The sentence is limited to the actual charge and what congress set as the penalty, of course.
I don't read AC A human right
Here LA County, and any other counties that want to save some money on expensive contractors to develop your algorithms:
DELETE FROM convictions WHERE offence like %possesion for personal use%;
Are they accepting pull requests? I have some suggestions.
"This collaboration will improve people's lives by erasing the mistakes of their past and hopefully lead them on a path to a better future." Huh? Since it's now legal, doesn't that mean that the state made the mistake when the convictions were made, and not the pot user?
So.... All of them were bogus, right?
-In space, it is very hard to rig lights.
The only mistakes were made on the part of government and their enforcers, grossly mis-classifying a plant with significant medical potential and destroying people's lives as a consequence.

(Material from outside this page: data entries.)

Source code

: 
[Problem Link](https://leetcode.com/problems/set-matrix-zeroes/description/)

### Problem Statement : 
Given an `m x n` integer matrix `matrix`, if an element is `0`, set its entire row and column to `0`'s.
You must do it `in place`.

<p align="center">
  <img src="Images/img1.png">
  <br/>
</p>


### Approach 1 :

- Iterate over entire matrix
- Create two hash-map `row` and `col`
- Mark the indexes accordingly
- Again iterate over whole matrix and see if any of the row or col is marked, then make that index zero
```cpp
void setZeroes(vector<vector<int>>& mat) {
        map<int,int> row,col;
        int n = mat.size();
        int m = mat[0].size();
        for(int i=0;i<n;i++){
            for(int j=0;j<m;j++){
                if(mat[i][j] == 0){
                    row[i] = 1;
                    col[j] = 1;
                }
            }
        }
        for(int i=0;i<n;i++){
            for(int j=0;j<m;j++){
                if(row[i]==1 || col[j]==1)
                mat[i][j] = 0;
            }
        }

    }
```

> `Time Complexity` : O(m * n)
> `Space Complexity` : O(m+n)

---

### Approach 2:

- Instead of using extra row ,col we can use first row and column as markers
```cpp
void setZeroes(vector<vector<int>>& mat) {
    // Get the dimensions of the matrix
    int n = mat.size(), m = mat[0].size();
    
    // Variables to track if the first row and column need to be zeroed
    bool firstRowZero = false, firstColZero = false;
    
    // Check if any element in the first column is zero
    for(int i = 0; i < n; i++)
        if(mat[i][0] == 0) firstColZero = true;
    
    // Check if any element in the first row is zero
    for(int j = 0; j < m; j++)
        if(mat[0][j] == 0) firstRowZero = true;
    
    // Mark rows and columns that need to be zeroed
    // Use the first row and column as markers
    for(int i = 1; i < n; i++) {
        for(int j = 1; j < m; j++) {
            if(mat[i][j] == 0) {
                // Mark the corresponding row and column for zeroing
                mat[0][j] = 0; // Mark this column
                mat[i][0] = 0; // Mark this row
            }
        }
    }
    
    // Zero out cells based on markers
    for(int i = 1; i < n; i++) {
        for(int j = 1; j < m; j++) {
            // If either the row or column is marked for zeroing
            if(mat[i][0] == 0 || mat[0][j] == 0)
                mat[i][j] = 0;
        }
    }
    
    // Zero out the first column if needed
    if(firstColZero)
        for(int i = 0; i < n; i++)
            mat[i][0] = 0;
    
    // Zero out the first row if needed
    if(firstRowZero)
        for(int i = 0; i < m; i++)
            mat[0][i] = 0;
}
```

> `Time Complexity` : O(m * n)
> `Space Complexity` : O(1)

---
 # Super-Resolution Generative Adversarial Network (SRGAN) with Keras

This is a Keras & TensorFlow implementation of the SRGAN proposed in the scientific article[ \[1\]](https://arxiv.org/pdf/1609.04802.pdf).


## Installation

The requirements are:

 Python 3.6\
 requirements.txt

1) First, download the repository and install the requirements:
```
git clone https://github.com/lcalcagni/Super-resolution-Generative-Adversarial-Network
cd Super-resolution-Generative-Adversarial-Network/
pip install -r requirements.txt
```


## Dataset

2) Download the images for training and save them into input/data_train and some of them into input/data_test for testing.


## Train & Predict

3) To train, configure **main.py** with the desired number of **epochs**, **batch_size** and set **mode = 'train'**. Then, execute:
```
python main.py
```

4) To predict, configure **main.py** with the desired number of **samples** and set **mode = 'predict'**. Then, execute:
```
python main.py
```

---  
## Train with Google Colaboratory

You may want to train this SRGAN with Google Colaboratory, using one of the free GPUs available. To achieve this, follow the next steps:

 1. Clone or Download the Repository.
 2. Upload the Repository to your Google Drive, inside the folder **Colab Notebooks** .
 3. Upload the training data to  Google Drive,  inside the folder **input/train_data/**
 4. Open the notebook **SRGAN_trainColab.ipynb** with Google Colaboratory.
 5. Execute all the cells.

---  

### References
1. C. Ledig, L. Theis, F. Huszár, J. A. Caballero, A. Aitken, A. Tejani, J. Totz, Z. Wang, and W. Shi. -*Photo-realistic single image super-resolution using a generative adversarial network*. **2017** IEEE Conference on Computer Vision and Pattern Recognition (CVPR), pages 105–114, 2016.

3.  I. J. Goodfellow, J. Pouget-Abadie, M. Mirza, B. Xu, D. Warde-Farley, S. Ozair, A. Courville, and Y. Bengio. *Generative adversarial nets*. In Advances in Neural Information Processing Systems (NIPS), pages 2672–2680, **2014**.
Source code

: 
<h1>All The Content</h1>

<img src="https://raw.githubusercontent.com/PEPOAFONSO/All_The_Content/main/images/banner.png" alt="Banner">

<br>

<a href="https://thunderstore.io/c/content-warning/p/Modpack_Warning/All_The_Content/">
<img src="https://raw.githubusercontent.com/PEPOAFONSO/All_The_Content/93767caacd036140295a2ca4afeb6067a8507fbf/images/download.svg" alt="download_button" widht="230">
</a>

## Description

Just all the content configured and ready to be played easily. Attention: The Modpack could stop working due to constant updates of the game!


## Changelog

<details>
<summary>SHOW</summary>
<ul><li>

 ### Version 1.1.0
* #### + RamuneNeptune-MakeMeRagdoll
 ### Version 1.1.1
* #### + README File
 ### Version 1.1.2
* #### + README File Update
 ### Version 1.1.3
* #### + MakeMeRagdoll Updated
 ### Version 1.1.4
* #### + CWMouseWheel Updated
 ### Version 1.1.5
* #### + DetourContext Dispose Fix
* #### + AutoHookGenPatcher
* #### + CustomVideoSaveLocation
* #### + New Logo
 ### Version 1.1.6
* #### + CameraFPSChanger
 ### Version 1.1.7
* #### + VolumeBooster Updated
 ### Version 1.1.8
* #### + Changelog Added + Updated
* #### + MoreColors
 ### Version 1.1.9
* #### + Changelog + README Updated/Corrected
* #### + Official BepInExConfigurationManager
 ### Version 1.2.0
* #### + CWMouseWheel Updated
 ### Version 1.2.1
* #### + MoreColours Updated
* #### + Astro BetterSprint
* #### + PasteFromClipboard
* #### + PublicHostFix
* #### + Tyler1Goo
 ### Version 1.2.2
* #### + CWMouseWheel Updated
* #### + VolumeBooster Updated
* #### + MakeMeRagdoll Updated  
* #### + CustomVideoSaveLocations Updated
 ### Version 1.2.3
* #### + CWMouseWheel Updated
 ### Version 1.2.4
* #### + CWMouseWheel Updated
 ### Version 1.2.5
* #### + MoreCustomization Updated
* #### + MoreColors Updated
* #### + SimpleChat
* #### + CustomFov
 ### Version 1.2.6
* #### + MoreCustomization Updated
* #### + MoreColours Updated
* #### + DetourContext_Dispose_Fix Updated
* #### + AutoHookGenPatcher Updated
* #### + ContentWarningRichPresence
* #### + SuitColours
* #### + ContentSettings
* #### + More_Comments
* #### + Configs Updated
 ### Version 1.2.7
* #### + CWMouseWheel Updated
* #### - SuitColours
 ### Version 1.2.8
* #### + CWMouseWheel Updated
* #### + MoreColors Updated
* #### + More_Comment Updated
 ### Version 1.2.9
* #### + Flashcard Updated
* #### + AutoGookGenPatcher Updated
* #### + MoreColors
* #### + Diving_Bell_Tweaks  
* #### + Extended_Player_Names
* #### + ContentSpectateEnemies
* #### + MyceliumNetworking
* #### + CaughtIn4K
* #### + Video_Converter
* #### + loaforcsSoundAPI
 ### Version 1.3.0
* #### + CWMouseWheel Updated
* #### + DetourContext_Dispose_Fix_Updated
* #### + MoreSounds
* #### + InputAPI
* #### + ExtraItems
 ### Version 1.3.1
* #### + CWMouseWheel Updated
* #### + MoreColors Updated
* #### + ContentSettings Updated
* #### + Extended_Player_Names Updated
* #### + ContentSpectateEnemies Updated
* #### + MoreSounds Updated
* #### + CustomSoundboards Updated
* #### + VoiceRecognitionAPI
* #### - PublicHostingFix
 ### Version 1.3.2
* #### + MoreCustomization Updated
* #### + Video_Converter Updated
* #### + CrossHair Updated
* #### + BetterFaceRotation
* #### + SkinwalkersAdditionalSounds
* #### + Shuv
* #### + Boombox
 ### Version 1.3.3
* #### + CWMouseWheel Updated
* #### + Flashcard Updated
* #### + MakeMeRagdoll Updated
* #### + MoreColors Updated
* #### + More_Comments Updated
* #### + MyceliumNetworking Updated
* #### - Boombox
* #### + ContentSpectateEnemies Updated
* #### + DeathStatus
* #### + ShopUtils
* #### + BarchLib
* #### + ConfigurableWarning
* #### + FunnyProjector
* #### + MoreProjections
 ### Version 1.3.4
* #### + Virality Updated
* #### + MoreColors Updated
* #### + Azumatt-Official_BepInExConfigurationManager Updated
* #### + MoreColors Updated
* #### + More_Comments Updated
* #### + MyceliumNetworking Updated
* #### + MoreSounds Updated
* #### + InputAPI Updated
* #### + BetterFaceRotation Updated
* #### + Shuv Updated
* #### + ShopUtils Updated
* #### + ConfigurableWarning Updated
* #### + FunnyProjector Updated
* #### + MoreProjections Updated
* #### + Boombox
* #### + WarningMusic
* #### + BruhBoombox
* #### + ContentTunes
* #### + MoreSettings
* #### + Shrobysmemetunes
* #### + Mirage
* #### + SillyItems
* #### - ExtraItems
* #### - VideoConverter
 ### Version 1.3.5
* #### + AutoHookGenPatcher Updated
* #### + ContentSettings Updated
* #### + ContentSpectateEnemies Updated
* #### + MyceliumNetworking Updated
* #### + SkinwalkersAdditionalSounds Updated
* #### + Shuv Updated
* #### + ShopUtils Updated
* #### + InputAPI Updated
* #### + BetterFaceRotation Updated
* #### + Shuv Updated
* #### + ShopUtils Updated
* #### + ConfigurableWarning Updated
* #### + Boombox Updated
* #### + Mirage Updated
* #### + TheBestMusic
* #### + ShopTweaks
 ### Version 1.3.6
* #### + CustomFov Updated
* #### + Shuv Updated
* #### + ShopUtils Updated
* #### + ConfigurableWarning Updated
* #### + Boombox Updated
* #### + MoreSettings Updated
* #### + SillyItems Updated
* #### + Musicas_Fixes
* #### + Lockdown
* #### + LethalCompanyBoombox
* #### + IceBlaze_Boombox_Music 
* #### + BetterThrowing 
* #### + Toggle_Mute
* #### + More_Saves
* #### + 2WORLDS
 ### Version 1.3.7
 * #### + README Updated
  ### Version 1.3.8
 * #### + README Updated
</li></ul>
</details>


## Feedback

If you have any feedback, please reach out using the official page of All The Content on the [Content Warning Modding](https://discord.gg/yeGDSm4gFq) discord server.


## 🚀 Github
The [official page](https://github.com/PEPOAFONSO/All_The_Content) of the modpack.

Those who smoke it in large quantity may not be our best and brightest, but they're far less dangerous to everyone around them than those who overindulge in alcohol.
If they sincerely wanted to make things right, not only would they expunge records and compensate the wrongfully abused, they would punish and incarcerate those who insisted on following the status quo instead of standing up to the idiots who mis-classified the plant in the first place and those who continued to support them over the decades.
Boom.
Done.
Is exposing the racist and anti-competitive reasons for banning hemp in the first place.
if Prisoner race is Caucasian then continue consideration, else return false.
Plead guilty to illegal posession of Adderall. Get re-elected.
Perhaps as far as state legal issues are concerned. But on a federal level? Never. That pot bust is going to follow you forever through security and background checks. And as more private services utilize background checks for things like apartment rentals, bank loans, employment applications, you will quietly be turned down. And never know why.
Have gnu, will travel.
The temperance movement died nearly 100 years ago.
Temperance died for four and a half years, from the Volstead repeal (February 1933) to the Marihuana Tax Act (August 1937).
Helping to clear that path by reducing or dismissing cannabis convictions can result in someone securing a job or benefitting from other programs that may have been unavailable to them in the past.
No. Fuck no. It's a filtering system to prevent stupid fucking potheads from succeeding in life, as it should be. Drug use and users are a bigger problem than immigration.